Let's do lunch. But hurry if you were thinking of France. The classic, leisurely and well-endowed Gallic meal is going the way of another kind of lunch, the one preceded by three martinis (on life-support anyway since "Mad Men" ended for the season).
UNESCO (United Nations Educational, Scientific and Cultural Organization), which is based in (surprise!) Paris, has just declared traditional French food an "intangible cultural heritage," along with 46 other "winners" such as the unforgettable carpet weaving of Ajerbaijan, the haunting Peruvian scissors dance, and everybody's real favorite, Mexican cuisine (who knew tacos could hold their own with tournedos?). This is not a joke. The French,
the greatest consumers of McDonald's outside the U.S., are busy trying to make a buck; they don't have time to tarry over terrines of foie gras with Twitter and Facebook on the side. Tastes have changed, too. Writing in
Gourmet, noted
Le Figaro critic François Simon said: "Parisians, especially the young, aren't that interested in long, fussy meals anymore. They aren't even demanding good food.
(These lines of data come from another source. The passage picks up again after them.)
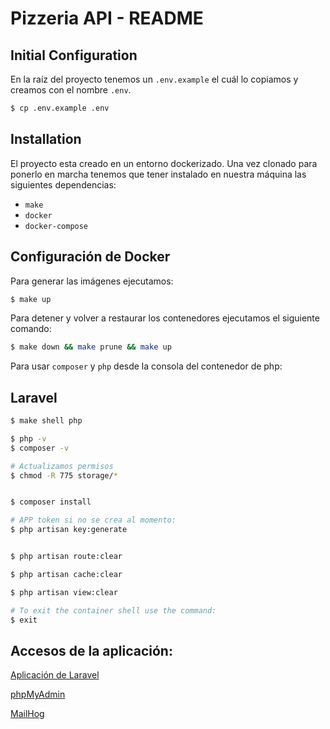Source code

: # Pizzeria API - README

## Initial Configuration

En la raíz del proyecto tenemos un `.env.example` el cuál lo copiamos y creamos con el nombre `.env`.

```bash
$ cp .env.example .env
```

## Installation

El proyecto esta creado en un entorno dockerizado. Una vez clonado para ponerlo en marcha tenemos que tener instalado en nuestra máquina las siguientes dependencias:

- `make`
- `docker`
- `docker-compose`

## Configuración de Docker

Para generar las imágenes ejecutamos:

```bash
$ make up
```

Para detener y volver a restaurar los contenedores ejecutamos el siguiente comando:

```bash
$ make down && make prune && make up
```

Para usar `composer` y `php` desde la consola del contenedor de php:

## Laravel

```bash
$ make shell php

$ php -v
$ composer -v

# Actualizamos permisos
$ chmod -R 775 storage/*


$ composer install

# APP token si no se crea al momento:
$ php artisan key:generate


$ php artisan route:clear

$ php artisan cache:clear

$ php artisan view:clear

# To exit the container shell use the command:
$ exit
```

## Accesos de la aplicación:

[Aplicación de Laravel](http://localhost:9000/)

[phpMyAdmin](http://localhost:7010/)

[MailHog](http://localhost:8025/)
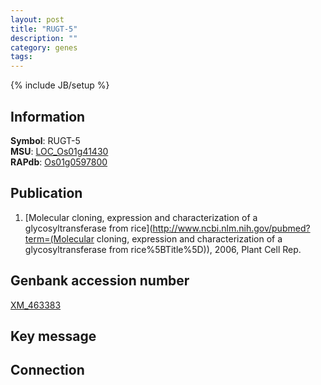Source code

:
 ```yaml
---
layout: post
title: "RUGT-5"
description: ""
category: genes
tags: 
---
```

{% include JB/setup %}

## Information
__Symbol__: RUGT-5  
__MSU__: [LOC_Os01g41430](http://rice.plantbiology.msu.edu/cgi-bin/ORF_infopage.cgi?orf=LOC_Os01g41430)  
__RAPdb__: [Os01g0597800](http://rapdb.dna.affrc.go.jp/viewer/gbrowse_details/irgsp1?name=Os01g0597800)  

## Publication
1. [Molecular cloning, expression and characterization of a glycosyltransferase from rice](http://www.ncbi.nlm.nih.gov/pubmed?term=(Molecular cloning, expression and characterization of a glycosyltransferase from rice%5BTitle%5D)), 2006, Plant Cell Rep.

## Genbank accession number
[XM_463383](http://www.ncbi.nlm.nih.gov/nuccore/XM_463383)

## Key message

## Connection


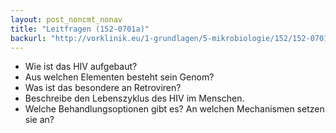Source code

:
 ```yaml
---
layout: post_noncmt_nonav
title: "Leitfragen (152-0701a)"
backurl: "http://vorklinik.eu/1-grundlagen/5-mikrobiologie/152/152-0701a-hiv-retrovirus"
---
```

- Wie ist das HIV aufgebaut?
- Aus welchen Elementen besteht sein Genom?
- Was ist das besondere an Retroviren?
- Beschreibe den Lebenszyklus des HIV im Menschen.
- Welche Behandlungsoptionen gibt es? An welchen Mechanismen setzen sie an?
They crave a scene." Simon adds a warning not to look to the French housewife for salvation, since "madame has gone off to work." Books have even been written on the subject (
Au Revoir to All That: Food, Wine and the Death of France, by Michael Steinberger).
There is only one thing that can save French food now. You. Get your butt on a plane as fast as you can and start eating your way through
the best bistros in Paris. Once the food goes, there will be nothing left of the Fifth Republic except perfume, high-speed trains and just-released DVDs of old Jerry Lewis movies.